Polly:  I feel like it’s abandoned like no one is here.  It is unwelcoming and kind of mean like we are shutting them out. Like, “No, you can’t help us, and we want to learn by herself.”  The people are not trying to hurt us.

Fred:  I agree with Penny; it feels like this place is abandoned.  It looks like the window is still there, but abandoned.

Tyler:  I actually disagree.  I like the windows black.  I’m a night person. I prefer when it is dark.  Those were such a distraction!

Michael:  I kind of feel like it is saying to the people out in the museum this is only meant for these people and if you are not these people you can’t.  If I was someone in the museum, I would feel sad.

John:  I like the covering up the windows…I feel calm, and I could work.  When you walk into this room, there is a sign that says it is a school, so they might understand why the windows are blocked.

Nick:  The little kids are too interested in us to look up.

Carlie:  I think we should open up one window.  

Allan: I want these to be open.

Carlie:  When windows are opened, people would knock on them, and people waved, and that made them feel welcomed

Syd:  I like it when they are shut because it is calming but it doesn’t feel welcomed.  Maybe we can put more welcoming colors.

John:  When I look back it feels like the room is out in space… 

The change invited the children to consider how blocking the view into our classroom to the public could be perceived. They were worried that the “people might feel unwelcomed…and sad and confused.” To begin to move forward with their thinking, the children needed to know “about what the museum guests want and what they like so they can enjoy, but we can still learn.”

The black paper came down promptly, but we were able to use the experience to reflect further on our role of being in a classroom located in a public space.  This unplanned lesson around welcoming, belonging, and perspective-taking offered us many opportunities to practice several thinking routines that invited the children to push and dig deeper into their ideas, thoughts, theories, and understanding. Using the thinking protocol  I used to think…Now I think…, we were able to uncover the children’s reflection and how living in, working on and playing with the situation altered their thinking and understanding.  

I used to think the windows were not a good thinking thing for me. Now I think they give me more light and imagination for my stories.  The things outside, like the paintings, can give me great ideas for my stories and can help me with my pictures and looking out make me feel peaceful. What we can do next is to make the visitors feel welcomed and joy and grateful. 


I used to think covering up the windows would help a lot more. Now I think it would feel mean to the visitors outside.  What made that shift is seeing the windows actually covered. It felt like the whole world was dimly lit. 

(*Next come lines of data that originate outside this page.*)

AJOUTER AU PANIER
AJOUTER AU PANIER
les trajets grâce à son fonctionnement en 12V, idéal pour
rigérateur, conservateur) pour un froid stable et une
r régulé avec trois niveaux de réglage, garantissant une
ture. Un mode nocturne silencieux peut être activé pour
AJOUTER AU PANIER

This experience led us to use the phrase “perspective-taking” a lot – and the children seemed to develop a strong understanding of what it meant. They could see it in books and other spaces where it was outside of themselves. When it hit them personally, that’s when the once abstract tangle became real. It’s one thing to understand it and talk about it cognitively. It’s a wholly different moment when you are asked to confront something and see it as real. That’s how you can work through that knot. They were stuck on the hill of not wanting to give up their ideas. This situation brought their ideas to them. We will continue to invite the children to use this story as a lens to look through as they explore how we can consider and welcome the perspective of others.